Wednesday, 11 July 2012
Debate on Euthanasia likely soon in Tasmania
Originally slated for October 2011, the long anticipated discussion paper flagged by Tasmanian Premier, Lara Giddings will soon be made public according to recent media reports.
One might be forgiven for making the assumption that a 'discussion paper' might be framed in such a way as to seek the opinions of Tasmanians and other stakeholders as to whether or not euthanasia & assisted suicide was good public policy or no. Apparently, according to one media report, that's not the case:
"Rather than seeking a discussion on whether or not we should introduce voluntary euthanasia, it will be encouraging discussion around how it should be done," said Greens Leader & Deputy Premier, Nick McKim.
Mr. McKim and Premier Giddings are making illegitimate assumptions about both the will of the people of Tasmania and their elected representatives. They also seem to have airbrushed from their memory the results of the 1998 Tasmanian Parliament's inquiry into this subject that gave a resounding NO to the proposition.
It is foolish in the extreme to expect those of us who oppose euthanasia & assisted suicide to give the government advice on 'how it should be done' - it shouldn't be done. Nevertheless, it still remains necessary that Tasmanians who oppose this legislation speak up in those terms and make submissions the the inquiry once the discussion paper is released.

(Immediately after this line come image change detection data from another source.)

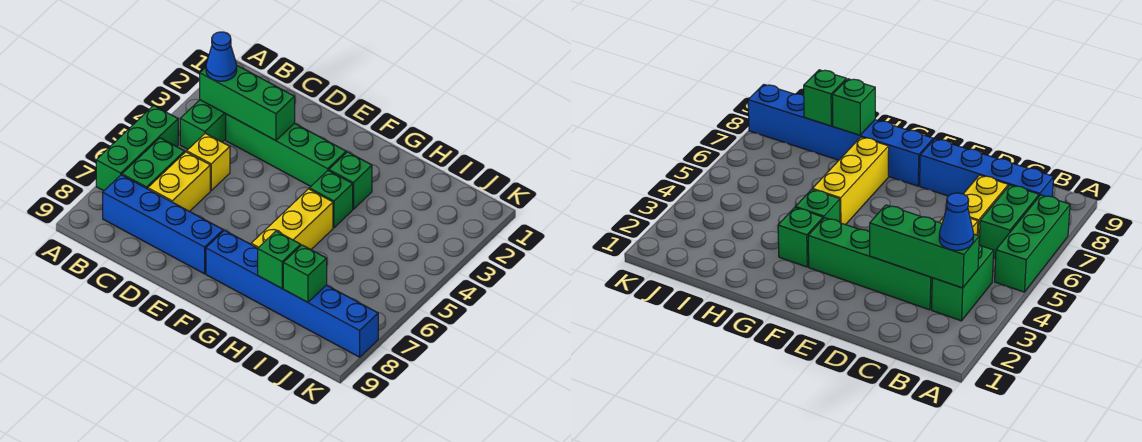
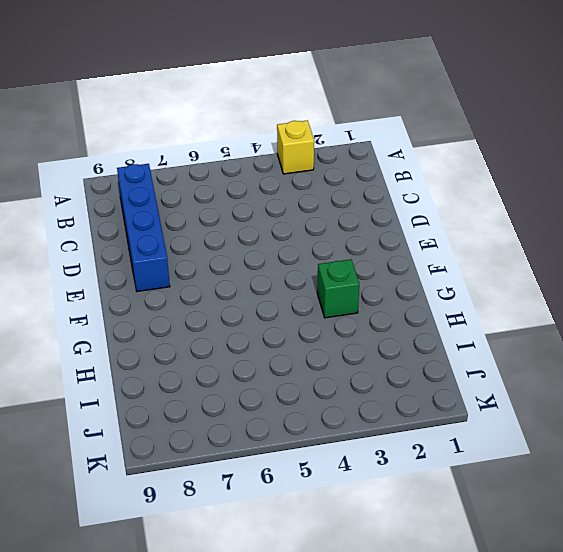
yellow brick A3 level 1 -> yellow brick C5 level 1
none -> green brick A5:A7 level 1
none -> green brick B3:B4 level 1
none -> green brick B6:B7 level 1

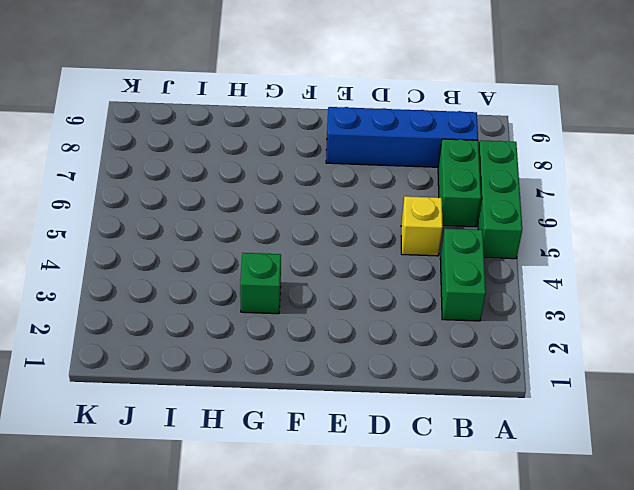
none -> green brick C3:F3 level 1
none -> yellow brick C6:C7 level 1
none -> blue brick F8:K8 level 1

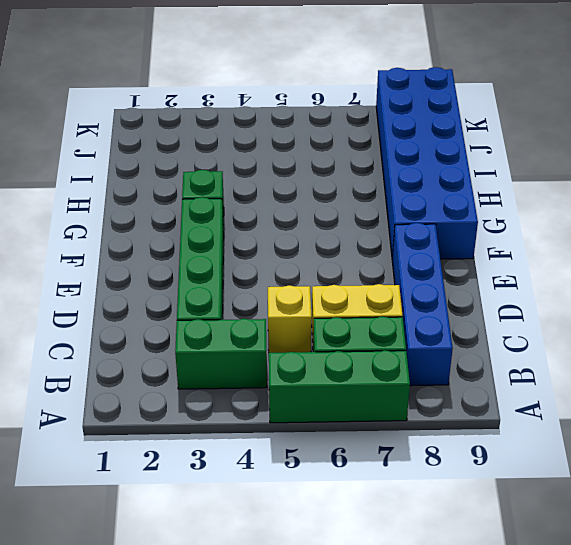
blue brick F8:K9 level 1 -> blue brick F8:K8 level 1
none -> green brick G4 level 1
none -> yellow brick G5:G7 level 1
none -> green brick B3:D3 level 2

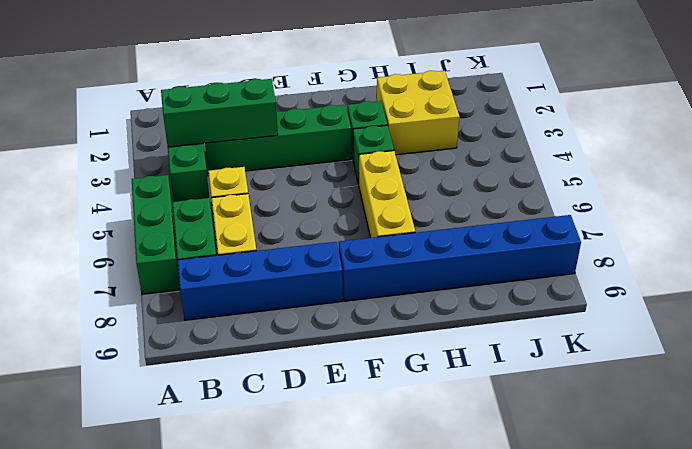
yellow brick H2:I3 level 1 -> none
none -> green brick H8 level 2
none -> green brick I8 level 2
none -> blue cone B3 level 3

Another media report at about the same time seemed to indicate that the new bill will include a residency requirement so that 'death tourism' doesn't occur. If euthanasia & assisted suicide is such a good idea, why limit it to Tasmanian residents only? During the short operation of the NT's Rights of the Terminally Ill Act, people travelled from around Australia to die. If this is about 'rights' (the entire premise of the idea of a so-called 'right-to-be-killed') how can it be limited to Tasmanians only?
We need to be really clear about this: The whole impetus behind this non-resident exclusion is purely and simply about dealing with a perceived roadblock to the passage of the bill. In a state where tourism is a big earner the idea of death tourism just doesn't work in the eyes of the public.
Nor does the idea of mobile death units. Recently the Dutch began to roll out Mobile Euthanasia teams to conduct home visits. They estimate their 'trade' to be up to 1000 deaths per year. As if on cue, just as Alex Schadenberg and I were working on campaigning and media work in Hobart, Philip Nitschke announced that his Euthanasia clinic idea would be extended to include a home delivery service.
The local pro-euthanasia group rejected Nitschke's earlier comments on a Euthanasia Clinic and, presumably, they're distancing themselves from the mobile service too. But Nitschke's correct: if we're agreeing that there's a right-to-be-killed, then why shouldn't housebound or otherwise immobile people have the same rights of access as anyone else?